Friday, April 7, 2017

The Worker's Brexit

I have been kind of ignoring the Brexit thing. It’s like ignoring the rain, it’s unpleasant, it’s everywhere but somehow you just have to get through it and carry on.


Apart from the free migration of people, passports, currency, agricultural policy, defence, etc etc a big worry is the affect it is going to have on the working conditions of the lower paid, who do tend to be the more vulnerable groups in society.

The EU did implement the working time directive which states that you can’t work more than 48 hours a week on average – based over a period of 17 weeks, with further provisos to  protect the under 18’s from exploitation.

You can opt out of  it of course, just sign away your rights if you want to work more, or if the yearly average is under 48 hours, but any 17 week period can't be over. … Like a patient   who organises stage show costumes for London West End productions. She works like crazy, 18 hour days constantly for about 5 months, and then the minute the curtain comes down on the dress rehearsal, she curls into a ball and goes into chocolate and prosecco hibernation for a month, vowing never to do it again.

 Then signing up to do it all again.

And there are always get out clauses. The option usually is ‘have an hours break for lunch and not get paid for it. Or have your egg and cress sarnie at your desk and do get paid for it.’   I’ve never had an employee choose the former.  We do actually let them away for nibbles but it can take a wee while to unchain them from the wall.
There are exceptions to the working hours directive; Where 24-hour staffing is required, army, emergency services, police, security and surveillance (hugely open to abuse here!), as a seafarer, sea-fisherman or a worker on vessels on inland waterways, where working time is not measured and you’re in control, e.g. you’re a managing executive with control over your decisions (that will be me then! Hence my 70 hour week last week. It is possible, I counted.)

Doctors are covered under part one. It’s still possible in the NHS to see junior doctors propped up against the wall, trying to stay awake. And the NHS doesn’t have enough UK trained UK resident doctors to run the NHS. Hence, its reliance on medical staff from the Middle East (many who have had their education here as fee paying students.)  Our universities are free but only because a % of the class is ‘foreign’ and they have to pay.
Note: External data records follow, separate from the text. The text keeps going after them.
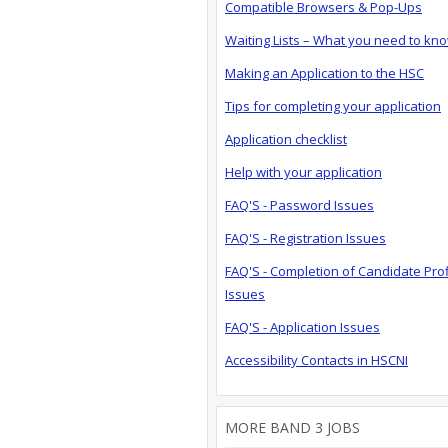
Compatible Browsers & Pop-Ups
Waiting Lists – What you need to kn
Making an Application to the HSC
Tips for completing your application
Application checklist
Help with your application
FAQ'S - Password Issues
FAQ'S - Registration Issues
FAQ'S - Completion of Candidate Prof
Issues
FAQ'S - Application Issues
Accessibility Contacts in HSCNI
MORE BAND 3 JOBS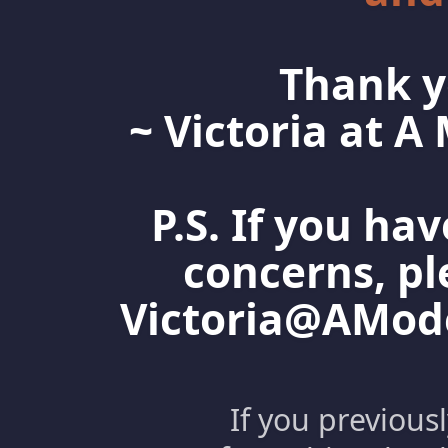
Thank y
~ Victoria at 
P.S. If you ha
concerns, pl
Victoria@AMo
If you previous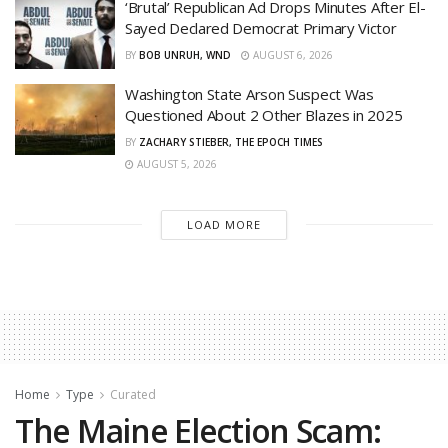
‘Brutal’ Republican Ad Drops Minutes After El-
Sayed Declared Democrat Primary Victor
BY
BOB UNRUH, WND
AUGUST 6, 2026
Washington State Arson Suspect Was
Questioned About 2 Other Blazes in 2025
BY
ZACHARY STIEBER, THE EPOCH TIMES
AUGUST 5, 2026
LOAD MORE
Home
Type
Curated
The Maine Election Scam: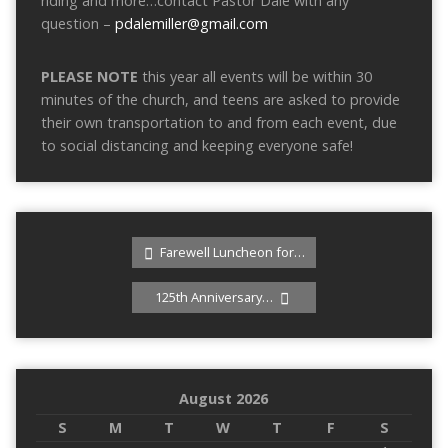
riding and more…contact Pastor Dale with any
question –
pdalemiller@gmail.com
PLEASE NOTE
this year all events will be within 30
minutes of the church, and teens are asked to provide
their own transportation to and from each event, due
to social distancing and keeping everyone safe!
Farewell Luncheon for…
125th Anniversary…
August 2026
S
M
T
W
T
F
S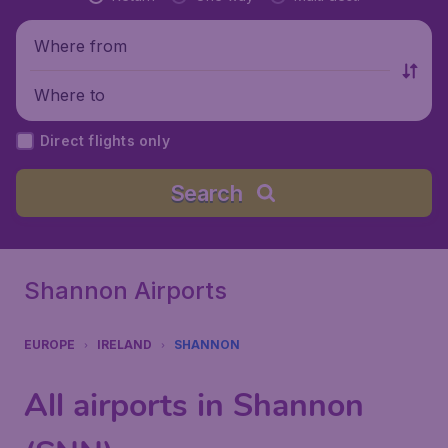
Where from
Where to
Direct flights only
Search
Shannon Airports
EUROPE
IRELAND
SHANNON
All airports in Shannon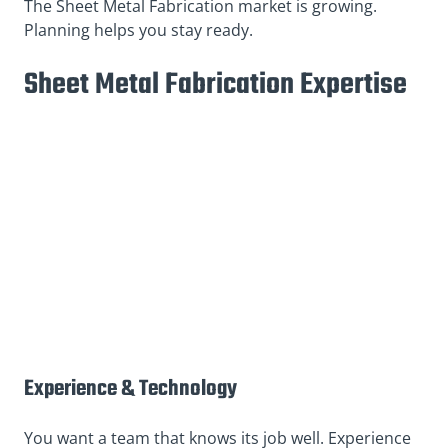
The Sheet Metal Fabrication market is growing.
Planning helps you stay ready.
Sheet Metal Fabrication Expertise
Experience & Technology
You want a team that knows its job well. Experience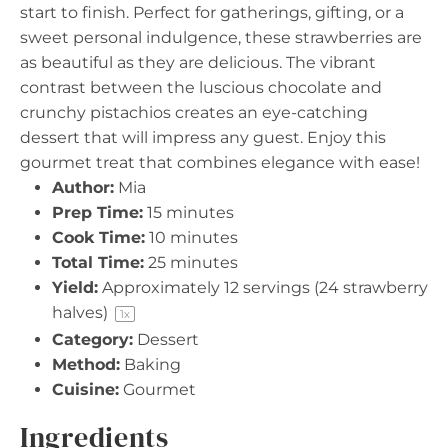
start to finish. Perfect for gatherings, gifting, or a
sweet personal indulgence, these strawberries are
as beautiful as they are delicious. The vibrant
contrast between the luscious chocolate and
crunchy pistachios creates an eye-catching
dessert that will impress any guest. Enjoy this
gourmet treat that combines elegance with ease!
Author:
Mia
Prep Time:
15 minutes
Cook Time:
10 minutes
Total Time:
25 minutes
Yield:
Approximately
12
servings (
24
strawberry
halves)
1
x
Category:
Dessert
Method:
Baking
Cuisine:
Gourmet
Ingredients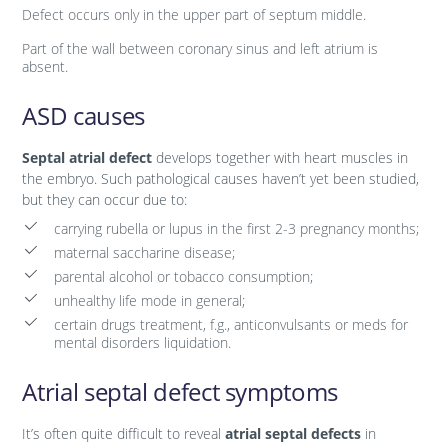
Defect occurs only in the upper part of septum middle.
Part of the wall between coronary sinus and left atrium is
absent.
ASD causes
Septal atrial defect
develops together with heart muscles in
the embryo. Such pathological causes haven’t yet been studied,
but they can occur due to:
carrying rubella or lupus in the first 2-3 pregnancy months;
maternal saccharine disease;
parental alcohol or tobacco consumption;
unhealthy life mode in general;
certain drugs treatment, f.g., anticonvulsants or meds for
mental disorders liquidation.
Atrial septal defect symptoms
It’s often quite difficult to reveal
atrial septal defects
in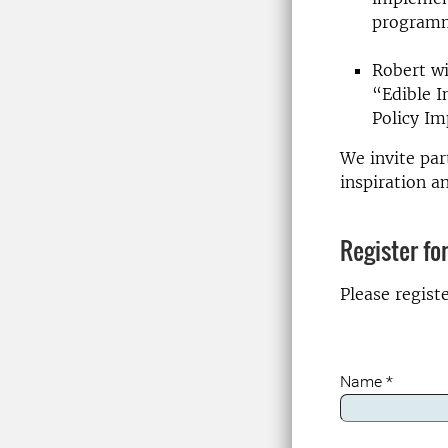
programm
Robert wi
“Edible I
Policy Im
We invite par
inspiration a
Register fo
Please regist
Name
*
Which means there are less places available for home students and less British trained British doctors which means we have to get them from abroad …. And the EU in particular but we can’t do that now, can we?

The whole situation is a mess.

There has been some political talk of simply going through the EU legislation and plucking out the goods bits, keeping them and throwing the bits about how bendy bananas should be away. (I know that’s bit is not true but it is quoted so often it’ have moved into common parlance! See link at the end for clarification about the complex EU banana regulations). All these laws would then be under the umbrella of the ‘EU Law Good Bits ‘which all sounds very sensible except that it is unlawful.

Another exception to the working hours directive is ‘as a domestic servant in a private household.’

I saw reported today that there is a film about on you tube, posted on the 4th of April. It has, hopefully, gone viral all round the world.  A woman (later detained by the Kuwait police) filmed her Ethiopian maid screaming for help before falling from a window. The maid is on the outside, there is a six or seven story drop to the street below and the maid is holding on by her fingertips.

And the woman films it.

Films it.

It’s little comfort to know that the maid fell onto an awning and her injuries were not fatal.

The maid is screaming for help. The woman doing the filming – thought to be her employer – is heard to say something like ‘Come in crazy.’ The filmer then calmly films the drop, catching the maid’s descent onto the awning, with no reaction what so ever.

The filmer claims her maid had a last minute change of heart during a suicide attempt. So maybe she should have been better grabbing her by the wrist and trying to pull her back in.

Or is that just me?

I’ve been an employer for over thirty years. One simple rule, not laid down by EU legislation. You get further with sugar than with vinegar. Letting your employer fall from a seven floor window means you must be in possession of the darkest of black heart. 

With every privilege comes responsibility.

Caro Ramsay 07 04 2017

1 comment:

  1. Back in my days as an associate in a Wall Street Law Firm, we could have used those rules. On weekdays, 10AM starting time, 2AM quiting; on weekends only worked until 11 PM. I don't think much has changed. As for the hanging from the building example, the partner for whom you worked would not be filming, just demanding that you finished your work before letting go.

    Our world's values are a bit out of whack, with the whackos calling the shots.